The group said current data lean toward a zoonotic origin, but they said the possibility of a lab leak requires further investigation. SAGO had no new information to review that would support either possibility. It did evaluate new data on blood samples from Chinese donors in Wuhan shortly before the virus was first detected, which suggested that some samples were positive for SARS-CoV-2 antibodies, according to the Washington Post. However, they were later found to be false-positives.

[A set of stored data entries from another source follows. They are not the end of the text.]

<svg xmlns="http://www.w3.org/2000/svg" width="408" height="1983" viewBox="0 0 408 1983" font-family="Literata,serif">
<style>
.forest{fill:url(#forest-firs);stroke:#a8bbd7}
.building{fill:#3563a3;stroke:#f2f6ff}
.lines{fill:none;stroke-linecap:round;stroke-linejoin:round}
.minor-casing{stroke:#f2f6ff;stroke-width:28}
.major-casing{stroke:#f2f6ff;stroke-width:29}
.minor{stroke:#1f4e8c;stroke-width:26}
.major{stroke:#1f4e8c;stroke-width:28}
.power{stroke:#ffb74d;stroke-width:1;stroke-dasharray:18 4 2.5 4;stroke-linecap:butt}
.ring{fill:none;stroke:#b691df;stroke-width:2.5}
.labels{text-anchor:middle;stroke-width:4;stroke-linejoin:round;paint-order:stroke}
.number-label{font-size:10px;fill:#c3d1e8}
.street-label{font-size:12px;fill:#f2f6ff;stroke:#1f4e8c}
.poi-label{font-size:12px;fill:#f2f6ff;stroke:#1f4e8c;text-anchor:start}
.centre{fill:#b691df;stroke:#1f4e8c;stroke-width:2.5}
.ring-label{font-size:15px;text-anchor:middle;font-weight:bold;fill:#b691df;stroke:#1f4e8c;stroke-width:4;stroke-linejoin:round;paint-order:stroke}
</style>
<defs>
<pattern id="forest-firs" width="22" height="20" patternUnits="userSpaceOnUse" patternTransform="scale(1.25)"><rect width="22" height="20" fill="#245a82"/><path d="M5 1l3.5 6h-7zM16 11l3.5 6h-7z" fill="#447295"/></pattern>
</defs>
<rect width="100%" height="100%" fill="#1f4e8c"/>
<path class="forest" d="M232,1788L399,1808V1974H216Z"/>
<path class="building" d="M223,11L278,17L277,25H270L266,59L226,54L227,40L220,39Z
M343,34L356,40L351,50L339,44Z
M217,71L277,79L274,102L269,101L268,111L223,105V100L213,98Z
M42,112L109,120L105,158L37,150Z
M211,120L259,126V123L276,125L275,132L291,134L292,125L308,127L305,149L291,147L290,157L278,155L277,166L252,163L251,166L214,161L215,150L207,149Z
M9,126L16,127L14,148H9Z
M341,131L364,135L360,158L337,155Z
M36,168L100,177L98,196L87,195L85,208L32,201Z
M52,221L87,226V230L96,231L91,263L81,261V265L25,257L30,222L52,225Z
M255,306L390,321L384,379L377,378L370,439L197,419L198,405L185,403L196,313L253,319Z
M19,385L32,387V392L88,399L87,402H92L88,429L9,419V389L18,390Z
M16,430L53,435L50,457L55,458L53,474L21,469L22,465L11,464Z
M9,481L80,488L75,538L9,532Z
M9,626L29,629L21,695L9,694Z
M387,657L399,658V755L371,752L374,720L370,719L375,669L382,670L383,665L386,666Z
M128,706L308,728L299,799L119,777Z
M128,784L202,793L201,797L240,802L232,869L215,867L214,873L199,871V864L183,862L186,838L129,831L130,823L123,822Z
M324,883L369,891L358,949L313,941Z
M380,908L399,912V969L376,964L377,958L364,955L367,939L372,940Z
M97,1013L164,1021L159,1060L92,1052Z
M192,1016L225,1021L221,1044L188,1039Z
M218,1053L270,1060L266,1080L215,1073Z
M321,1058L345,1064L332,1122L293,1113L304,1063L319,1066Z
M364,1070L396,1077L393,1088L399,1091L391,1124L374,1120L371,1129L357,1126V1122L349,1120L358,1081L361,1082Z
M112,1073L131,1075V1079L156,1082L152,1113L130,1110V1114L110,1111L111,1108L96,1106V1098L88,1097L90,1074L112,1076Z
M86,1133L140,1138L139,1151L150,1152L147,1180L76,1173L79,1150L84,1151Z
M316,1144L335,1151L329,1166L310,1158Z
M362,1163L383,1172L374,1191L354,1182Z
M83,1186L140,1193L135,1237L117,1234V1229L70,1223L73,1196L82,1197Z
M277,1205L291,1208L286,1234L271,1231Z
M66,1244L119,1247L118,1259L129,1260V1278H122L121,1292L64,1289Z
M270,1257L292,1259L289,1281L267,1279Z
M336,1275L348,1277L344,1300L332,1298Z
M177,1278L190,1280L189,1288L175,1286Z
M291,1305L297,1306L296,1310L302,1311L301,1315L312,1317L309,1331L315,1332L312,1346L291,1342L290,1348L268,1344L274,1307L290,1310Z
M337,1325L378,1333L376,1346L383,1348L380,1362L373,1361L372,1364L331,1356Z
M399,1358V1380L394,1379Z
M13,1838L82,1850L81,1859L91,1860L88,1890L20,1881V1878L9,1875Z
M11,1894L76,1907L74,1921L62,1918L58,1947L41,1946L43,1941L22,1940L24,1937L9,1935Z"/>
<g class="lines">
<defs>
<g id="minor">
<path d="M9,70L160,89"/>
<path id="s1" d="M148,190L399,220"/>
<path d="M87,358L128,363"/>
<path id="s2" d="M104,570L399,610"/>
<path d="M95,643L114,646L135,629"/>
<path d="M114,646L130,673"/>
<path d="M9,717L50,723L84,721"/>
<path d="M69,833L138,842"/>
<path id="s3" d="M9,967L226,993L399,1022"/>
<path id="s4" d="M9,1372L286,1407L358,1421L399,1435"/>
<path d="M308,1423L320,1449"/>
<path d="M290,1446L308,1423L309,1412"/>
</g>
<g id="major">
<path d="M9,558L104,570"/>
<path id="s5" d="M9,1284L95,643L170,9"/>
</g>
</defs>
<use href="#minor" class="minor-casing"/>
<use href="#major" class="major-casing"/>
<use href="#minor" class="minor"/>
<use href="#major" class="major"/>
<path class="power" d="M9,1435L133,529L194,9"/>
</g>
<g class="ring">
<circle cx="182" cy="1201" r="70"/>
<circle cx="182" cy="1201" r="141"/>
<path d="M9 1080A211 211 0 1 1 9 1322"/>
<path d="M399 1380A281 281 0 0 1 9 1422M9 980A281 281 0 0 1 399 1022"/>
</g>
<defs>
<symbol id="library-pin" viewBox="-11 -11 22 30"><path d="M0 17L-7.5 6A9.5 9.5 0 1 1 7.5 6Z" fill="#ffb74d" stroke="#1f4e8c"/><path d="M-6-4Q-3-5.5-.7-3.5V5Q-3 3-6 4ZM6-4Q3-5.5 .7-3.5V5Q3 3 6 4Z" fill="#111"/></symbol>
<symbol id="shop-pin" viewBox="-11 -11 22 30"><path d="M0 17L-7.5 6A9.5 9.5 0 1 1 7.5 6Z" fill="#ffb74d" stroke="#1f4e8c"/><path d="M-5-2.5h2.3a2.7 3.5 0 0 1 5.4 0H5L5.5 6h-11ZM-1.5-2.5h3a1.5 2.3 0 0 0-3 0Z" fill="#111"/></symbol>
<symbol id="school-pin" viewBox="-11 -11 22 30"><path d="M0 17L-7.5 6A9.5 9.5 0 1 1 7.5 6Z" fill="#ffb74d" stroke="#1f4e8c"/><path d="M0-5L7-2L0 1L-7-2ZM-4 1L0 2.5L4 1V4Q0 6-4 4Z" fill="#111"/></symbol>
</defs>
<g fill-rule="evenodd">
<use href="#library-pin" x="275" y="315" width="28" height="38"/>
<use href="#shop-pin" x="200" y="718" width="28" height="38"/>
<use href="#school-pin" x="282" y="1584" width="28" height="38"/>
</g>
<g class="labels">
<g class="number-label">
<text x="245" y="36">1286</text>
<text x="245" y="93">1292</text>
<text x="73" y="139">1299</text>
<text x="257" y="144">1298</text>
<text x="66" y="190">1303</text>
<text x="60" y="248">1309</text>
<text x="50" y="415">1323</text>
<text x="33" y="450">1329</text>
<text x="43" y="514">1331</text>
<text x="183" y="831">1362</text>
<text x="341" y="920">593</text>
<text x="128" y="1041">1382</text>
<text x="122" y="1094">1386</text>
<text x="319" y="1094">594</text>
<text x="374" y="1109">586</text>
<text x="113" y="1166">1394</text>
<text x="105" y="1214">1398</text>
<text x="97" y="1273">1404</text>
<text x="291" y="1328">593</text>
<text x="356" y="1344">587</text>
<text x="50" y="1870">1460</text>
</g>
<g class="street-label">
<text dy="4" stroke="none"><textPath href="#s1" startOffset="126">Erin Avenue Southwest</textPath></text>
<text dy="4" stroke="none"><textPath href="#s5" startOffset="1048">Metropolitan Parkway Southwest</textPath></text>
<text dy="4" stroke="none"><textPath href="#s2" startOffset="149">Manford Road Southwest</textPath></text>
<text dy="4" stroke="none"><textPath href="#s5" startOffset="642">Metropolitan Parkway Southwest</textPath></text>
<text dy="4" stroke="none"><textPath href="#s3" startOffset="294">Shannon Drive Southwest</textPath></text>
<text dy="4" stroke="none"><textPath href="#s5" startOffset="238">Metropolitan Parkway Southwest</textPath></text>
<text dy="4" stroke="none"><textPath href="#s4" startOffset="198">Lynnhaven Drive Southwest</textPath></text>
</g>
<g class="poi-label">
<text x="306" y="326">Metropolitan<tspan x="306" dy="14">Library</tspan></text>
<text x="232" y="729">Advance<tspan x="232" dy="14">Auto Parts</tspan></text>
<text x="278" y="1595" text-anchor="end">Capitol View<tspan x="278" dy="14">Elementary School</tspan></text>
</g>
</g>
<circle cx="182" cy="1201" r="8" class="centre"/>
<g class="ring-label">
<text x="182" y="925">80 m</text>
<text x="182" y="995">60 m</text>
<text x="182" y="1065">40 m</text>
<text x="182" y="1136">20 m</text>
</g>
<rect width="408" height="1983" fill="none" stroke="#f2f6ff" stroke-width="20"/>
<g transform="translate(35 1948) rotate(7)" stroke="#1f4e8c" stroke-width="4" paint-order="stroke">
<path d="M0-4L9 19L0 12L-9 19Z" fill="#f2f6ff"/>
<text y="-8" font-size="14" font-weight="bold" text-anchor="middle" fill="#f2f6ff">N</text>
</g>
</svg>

In a video press release, Maria Van Kerkhove, PhD, the WHO’s COVID-19 lead, said one of the SAGO report’s major contributions is that it spells out studies that need to be done whenever a novel pathogen emerges, including SARS-CoV-2. She said suggested studies include a range of investigations, from genetic to epidemiologic. The list also details investigations in areas where pathogens emerge, covering a range of possible exposures, such as where animals came from and the possibility of lab breaches.
Meanwhile, in other global developments, flare-ups in two Chinese cities—Beijing and Shanghai—led to tightened measures in districts where cases are spiking. Beijing closed entertainment venues in Dongcheng and Chaoyang districts, according to Reuters, which also reported that cases in Shanghai’s Minhang district went on lockdown, with more rounds of mass testing planned for the city this weekend.